Volunteering: Women's Healing Circle
Last fall, four volunteers - Sharon Katz, Susan Lamberson, Michele Tae and Debra Mulnick joined with the IRC in Boise to create the Women’s Healing Circle. The purpose of the project is to address the residual mental health problems experienced by refugees due to the trauma they have experienced and due to the stresses of resettlement. The centerpiece of the program is teaching self-care through various mind-body practices to strengthen each individual to care for themselves.

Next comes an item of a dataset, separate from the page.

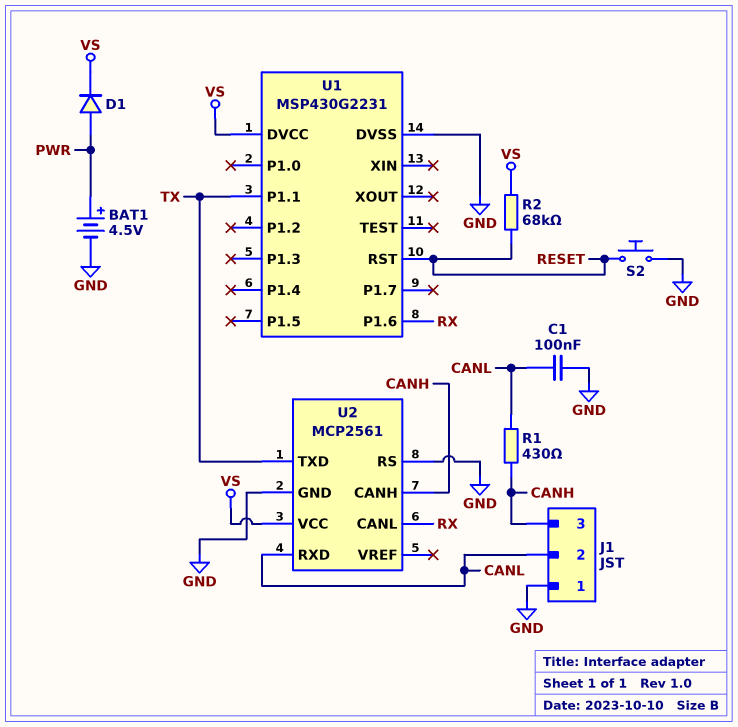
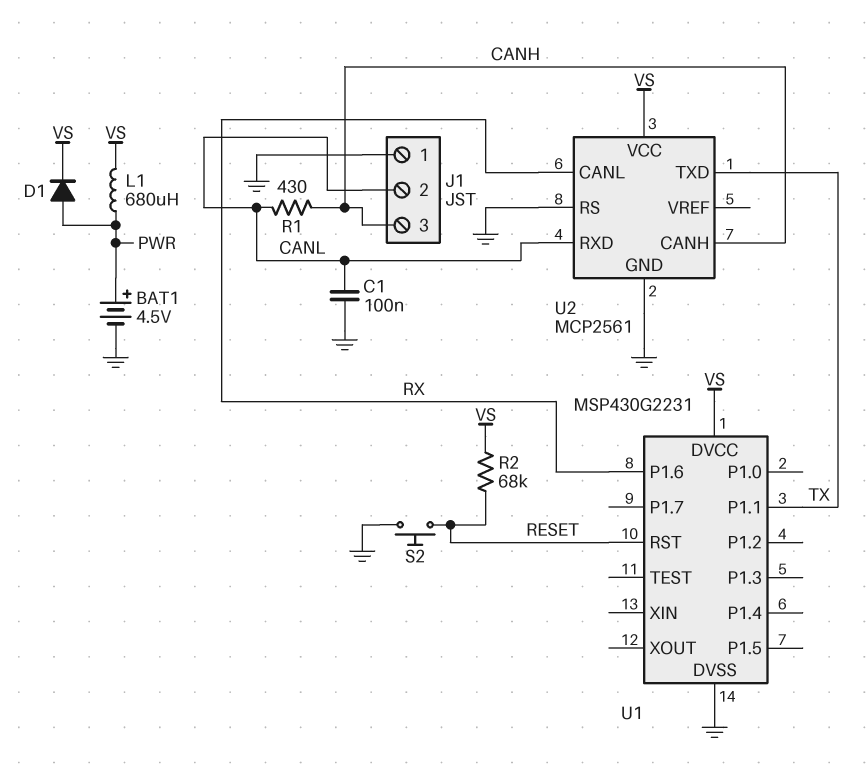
L1: none -> 680uH (PWR, VS)

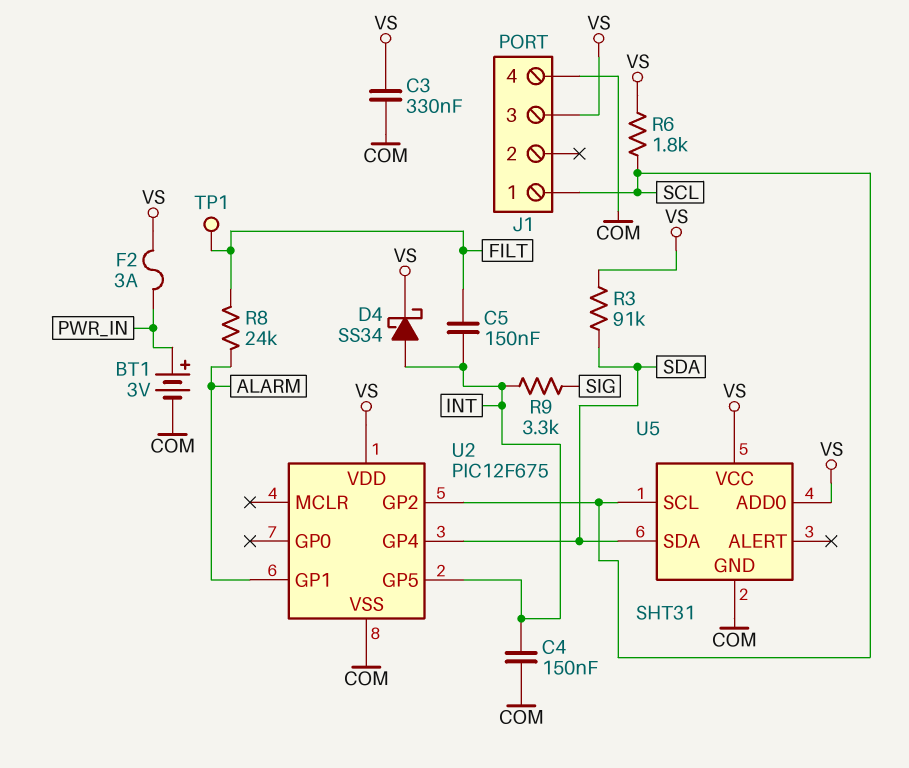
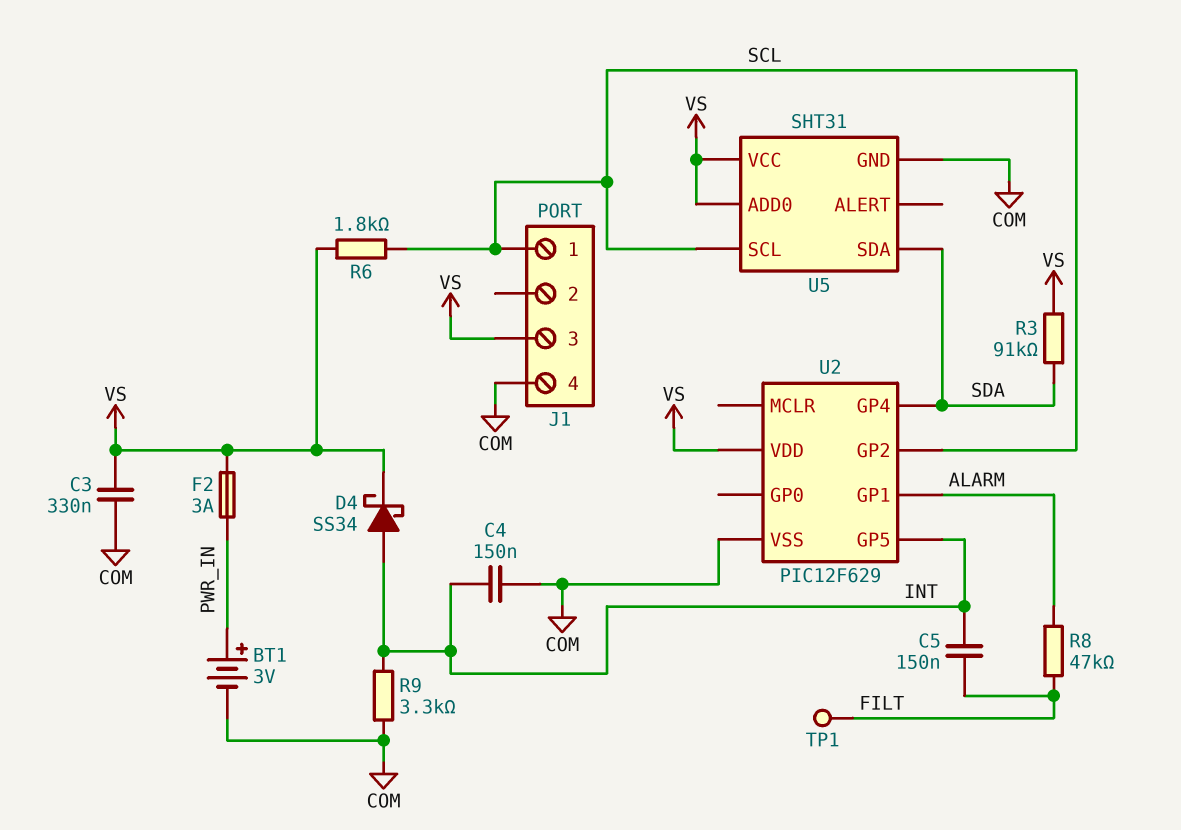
R8: 24k (ALARM, FILT) -> 47k (ALARM, FILT)
R9: 3.3k (INT, SIG) -> 3.3k (COM, INT)
U2: PIC12F675 -> PIC12F629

The program has helped transform the women in many ways but as Sharon Katz says "we have watched the refugee women grow as we work with them every week. At first they were hesitant and shy, but now they eagerly participate and laugh with us. One of our program goals was to increase the women’s confidence; now, when we go around the circle and introduce ourselves at the beginning of the hour, each woman clearly and confidently enunciates, “My name is…” Even as we have engaged them, they have engaged us.
During our healing circle, we sit together, learn together, and put no pressure on anyone to do the exercises in the ‘right’ way. We share knowledge we have about different mind-body practices and teach tools for self-healing to these women. In our actions we give them permission to care for themselves. During the last part of class, the women have the opportunity to pass on knowledge from their own cultures. We have joined them in singing, dancing and drumming. We want to learn, and they are willing to teach us.
Several of our group members speak for all of us about our experiences. Susan Lamberson says, “I have grown personally, bonded with the women in the program, and watched them relax into something that feeds their bodies and minds, and especially their spirits.” Sharon Katz says, “I look forward to coming each week to be with these brave women. I feel privileged to be allowed into their lives. It is so gratifying to see the changes and growth each time that I have a big smile on my face for the rest of the day after being with them. They are not the only ones being healed by this experience.”
Michele Tae says, “Volunteering with the refugee women gives me insights into the particular challenges of moving to a foreign country. These insights enrich my life in many ways: most notably, an appreciation for how easy it is to take for granted the simple things, like reading street signs and understanding directions, and how much diligence and courage it takes to persevere - to repeatedly begin anew. I am so inspired by the physical presence of these refugee women, their smiles, their laughter, their willingness to learn so many new ways to live their lives. I see that some days are difficult, and there are sad faces…I cannot know the struggle yet can offer my own smile and a wish for their well-being. When one of the refugees shares a song in their native language, I am delighted and again, so enriched. The time I volunteer is a gift to myself and to the world I wish to create—a world of cultural diversity, rich with so many ways to form a community.”